» **O QUE FAZER**
**1.** As afirmações seguintes estão de acordo com o excerto sobre os sacerdotes diocesanos no Opus Dei? Para cada uma, responda sim ou não e cite, sem alterações, as palavras do excerto que o decidem. (a) Em 1950, S. Josemaria Escrivá pensou deixar o Opus Dei para fundar uma instituição dedicada aos sacerdotes diocesanos. (b) A entrada dos sacerdotes diocesanos no Opus Dei implicaria uma dupla obediência. (c) D. Alberto Cosme do Amaral faleceu em 2005.
**2.** Escreva a continuação do excerto sobre os sacerdotes diocesanos no Opus Dei, começando logo após a sua última frase.

» **EXCERTO DO DOCUMENTO**
S. Josemaria Escrivá percebia bem isto. Por isso, em 1950, quando o Opus Dei já estava consolidado em vários países, com uma aprovação pontifícia, pensou deixar o Opus Dei para iniciar uma instituição que cuidasse dos sacerdotes diocesanos. Deus, entretanto, fez-lhe ver que não seria necessário esse sacrifício pois os sacerdotes diocesanos cabiam no Opus Dei: nem o espírito do Opus Dei com as suas características de secularidade e de santificação do trabalho corrente ficava adulterado, nem ficava afectada a união de cada um ao seu Bispo. Não haveria portanto dupla obediência e ficava sublinhada a inserção no presbitério da diocese e a união ao Bispo como ponto principalíssimo da santificação dos sacerdotes que se associassem ao Opus Dei.

O primeiro padre diocesano português a integrar a associação sacerdotal integrada no Opus Dei, a chamada “Sociedade Sacerdotal da Santa Cruz” – e que é apenas uma das muitas experiências de associação sacerdotal cujo trabalho a Igreja olha com muita consideração –, foi D. Alberto Cosme do Amaral, que foi bispo de Leiria-Fátima e que faleceu em 2005.

Dados extraídos de uma coleção:

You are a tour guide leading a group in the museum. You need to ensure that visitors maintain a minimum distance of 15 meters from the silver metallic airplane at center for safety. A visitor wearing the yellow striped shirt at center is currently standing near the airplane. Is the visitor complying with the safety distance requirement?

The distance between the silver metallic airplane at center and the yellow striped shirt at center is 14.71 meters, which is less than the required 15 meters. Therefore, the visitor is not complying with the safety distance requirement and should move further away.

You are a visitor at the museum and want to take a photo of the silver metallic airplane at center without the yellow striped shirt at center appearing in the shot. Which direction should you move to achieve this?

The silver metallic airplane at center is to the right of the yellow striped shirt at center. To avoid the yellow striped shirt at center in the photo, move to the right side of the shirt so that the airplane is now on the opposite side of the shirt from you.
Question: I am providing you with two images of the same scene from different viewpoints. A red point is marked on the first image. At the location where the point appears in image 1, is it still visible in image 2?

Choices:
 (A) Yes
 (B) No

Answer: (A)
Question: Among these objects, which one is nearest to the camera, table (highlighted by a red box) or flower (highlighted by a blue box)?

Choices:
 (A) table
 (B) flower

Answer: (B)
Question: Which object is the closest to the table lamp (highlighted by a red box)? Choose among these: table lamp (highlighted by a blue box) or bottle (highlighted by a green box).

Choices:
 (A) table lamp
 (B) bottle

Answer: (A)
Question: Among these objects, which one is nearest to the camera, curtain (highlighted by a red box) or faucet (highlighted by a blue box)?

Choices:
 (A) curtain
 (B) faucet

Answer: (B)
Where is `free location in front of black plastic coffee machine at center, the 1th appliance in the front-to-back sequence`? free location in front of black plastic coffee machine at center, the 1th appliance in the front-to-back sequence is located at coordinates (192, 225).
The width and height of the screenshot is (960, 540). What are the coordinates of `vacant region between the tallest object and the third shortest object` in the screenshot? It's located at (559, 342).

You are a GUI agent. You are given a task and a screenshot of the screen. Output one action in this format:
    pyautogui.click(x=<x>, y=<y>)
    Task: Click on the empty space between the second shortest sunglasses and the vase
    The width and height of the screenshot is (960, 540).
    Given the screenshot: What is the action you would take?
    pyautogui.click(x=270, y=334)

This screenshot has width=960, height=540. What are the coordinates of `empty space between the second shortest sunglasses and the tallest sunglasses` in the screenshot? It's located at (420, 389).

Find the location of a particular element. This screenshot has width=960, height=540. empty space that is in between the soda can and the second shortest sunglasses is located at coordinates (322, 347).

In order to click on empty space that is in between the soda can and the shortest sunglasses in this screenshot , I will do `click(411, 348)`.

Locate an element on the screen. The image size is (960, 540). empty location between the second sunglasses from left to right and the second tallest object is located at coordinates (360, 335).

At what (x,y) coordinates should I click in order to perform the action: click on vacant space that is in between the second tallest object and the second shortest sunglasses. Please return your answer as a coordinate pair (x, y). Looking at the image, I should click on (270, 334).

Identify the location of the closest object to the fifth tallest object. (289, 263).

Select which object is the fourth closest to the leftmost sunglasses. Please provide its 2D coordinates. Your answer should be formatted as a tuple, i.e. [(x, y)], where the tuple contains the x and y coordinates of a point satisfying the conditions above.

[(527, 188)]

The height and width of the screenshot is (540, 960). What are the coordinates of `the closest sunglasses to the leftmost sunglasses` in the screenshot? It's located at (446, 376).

» **SOLUÇÕES DO EXERCÍCIO**
**1.**
(a) Sim: "pensou deixar o Opus Dei para iniciar uma instituição que cuidasse dos sacerdotes diocesanos"
(b) Não: "Não haveria portanto dupla obediência"
(c) Sim: "que faleceu em 2005"

**2.**
D. Alberto Cosme do Amaral, antigo bispo de Fátima

D. Alberto escreveu um testemunho de vida no qual confessa que, sendo jovem padre e formador do seminário e começando a ter um maior acompanhamento espiritual pessoal no Opus Dei, a maior transformação que experimentou foi na relação com os sacerdotes. Impressionado com o afecto que S. Josemaria tinha pelos padres diocesanos, resolveu tentar fazer alguma coisa. Disse ao bispo que, enquanto os seminaristas estão muito acompanhados durante o tempo do seminário, depois de ordenados os padres “são distribuídos pelas paróquias mais distantes da cidade episcopal (Lamego), entregues a si próprios, isolados dos colegas, porque não há meios de comunicação. Se o Senhor Bispo achasse bem, eu dividia a minha semana em duas partes: estaria no Seminário para atender os seminaristas nos primeiros dias da semana e, nos últimos, iria visitar os párocos às suas residências. Foi uma experiência maravilhosa durante oitos anos. Recordo, com gratidão e saudade, aquelas conversas íntimas com cada sacerdote na sua casa paroquial”.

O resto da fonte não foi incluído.